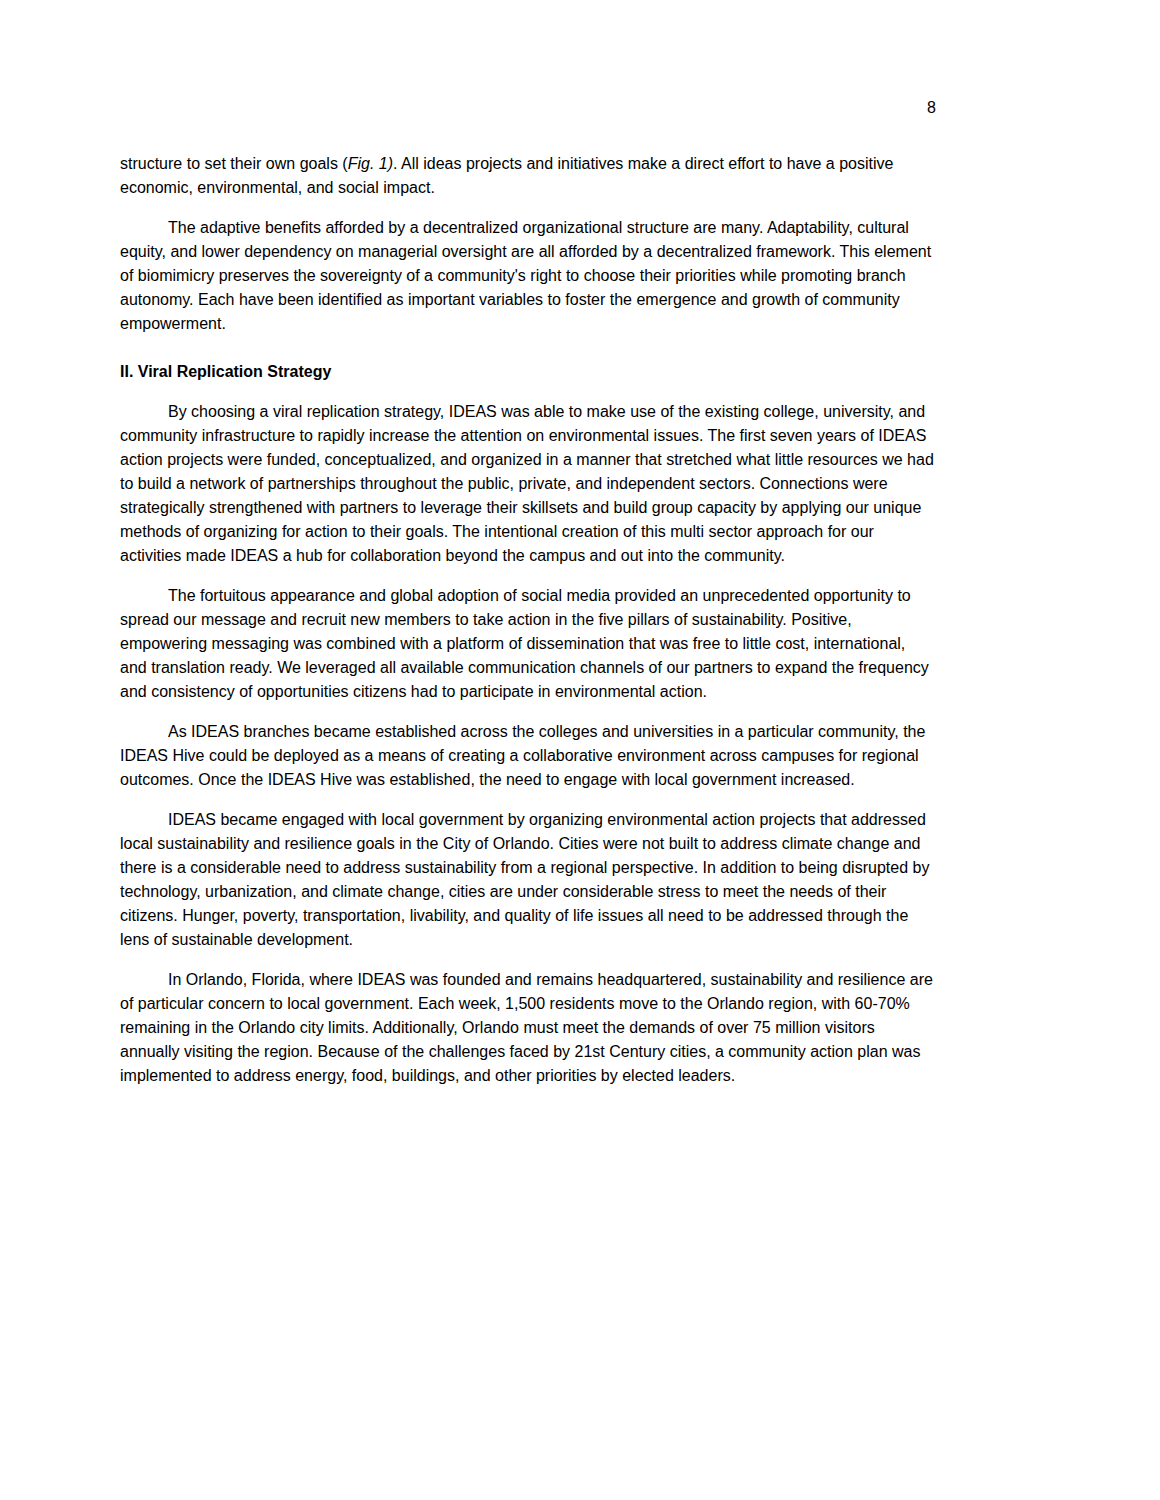8
structure to set their own goals (Fig. 1). All ideas projects and initiatives make a direct effort to have a positive economic, environmental, and social impact.
The adaptive benefits afforded by a decentralized organizational structure are many. Adaptability, cultural equity, and lower dependency on managerial oversight are all afforded by a decentralized framework. This element of biomimicry preserves the sovereignty of a community's right to choose their priorities while promoting branch autonomy. Each have been identified as important variables to foster the emergence and growth of community empowerment.
II. Viral Replication Strategy
By choosing a viral replication strategy, IDEAS was able to make use of the existing college, university, and community infrastructure to rapidly increase the attention on environmental issues. The first seven years of IDEAS action projects were funded, conceptualized, and organized in a manner that stretched what little resources we had to build a network of partnerships throughout the public, private, and independent sectors. Connections were strategically strengthened with partners to leverage their skillsets and build group capacity by applying our unique methods of organizing for action to their goals. The intentional creation of this multi sector approach for our activities made IDEAS a hub for collaboration beyond the campus and out into the community.
The fortuitous appearance and global adoption of social media provided an unprecedented opportunity to spread our message and recruit new members to take action in the five pillars of sustainability. Positive, empowering messaging was combined with a platform of dissemination that was free to little cost, international, and translation ready. We leveraged all available communication channels of our partners to expand the frequency and consistency of opportunities citizens had to participate in environmental action.
As IDEAS branches became established across the colleges and universities in a particular community, the IDEAS Hive could be deployed as a means of creating a collaborative environment across campuses for regional outcomes. Once the IDEAS Hive was established, the need to engage with local government increased.
IDEAS became engaged with local government by organizing environmental action projects that addressed local sustainability and resilience goals in the City of Orlando. Cities were not built to address climate change and there is a considerable need to address sustainability from a regional perspective. In addition to being disrupted by technology, urbanization, and climate change, cities are under considerable stress to meet the needs of their citizens. Hunger, poverty, transportation, livability, and quality of life issues all need to be addressed through the lens of sustainable development.
In Orlando, Florida, where IDEAS was founded and remains headquartered, sustainability and resilience are of particular concern to local government. Each week, 1,500 residents move to the Orlando region, with 60-70% remaining in the Orlando city limits. Additionally, Orlando must meet the demands of over 75 million visitors annually visiting the region. Because of the challenges faced by 21st Century cities, a community action plan was implemented to address energy, food, buildings, and other priorities by elected leaders.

--------------------------------------------------

About this task: Word for word, restate the lines of the listing above starting at the line with "By choosing a" and ending at the line with "As IDEAS branches", and nothing outside them.

Expected output:
By choosing a viral replication strategy, IDEAS was able to make use of the existing college, university, and community infrastructure to rapidly increase the attention on environmental issues. The first seven years of IDEAS action projects were funded, conceptualized, and organized in a manner that stretched what little resources we had to build a network of partnerships throughout the public, private, and independent sectors. Connections were strategically strengthened with partners to leverage their skillsets and build group capacity by applying our unique methods of organizing for action to their goals. The intentional creation of this multi sector approach for our activities made IDEAS a hub for collaboration beyond the campus and out into the community.
The fortuitous appearance and global adoption of social media provided an unprecedented opportunity to spread our message and recruit new members to take action in the five pillars of sustainability. Positive, empowering messaging was combined with a platform of dissemination that was free to little cost, international, and translation ready. We leveraged all available communication channels of our partners to expand the frequency and consistency of opportunities citizens had to participate in environmental action.
As IDEAS branches became established across the colleges and universities in a particular community, the IDEAS Hive could be deployed as a means of creating a collaborative environment across campuses for regional outcomes. Once the IDEAS Hive was established, the need to engage with local government increased.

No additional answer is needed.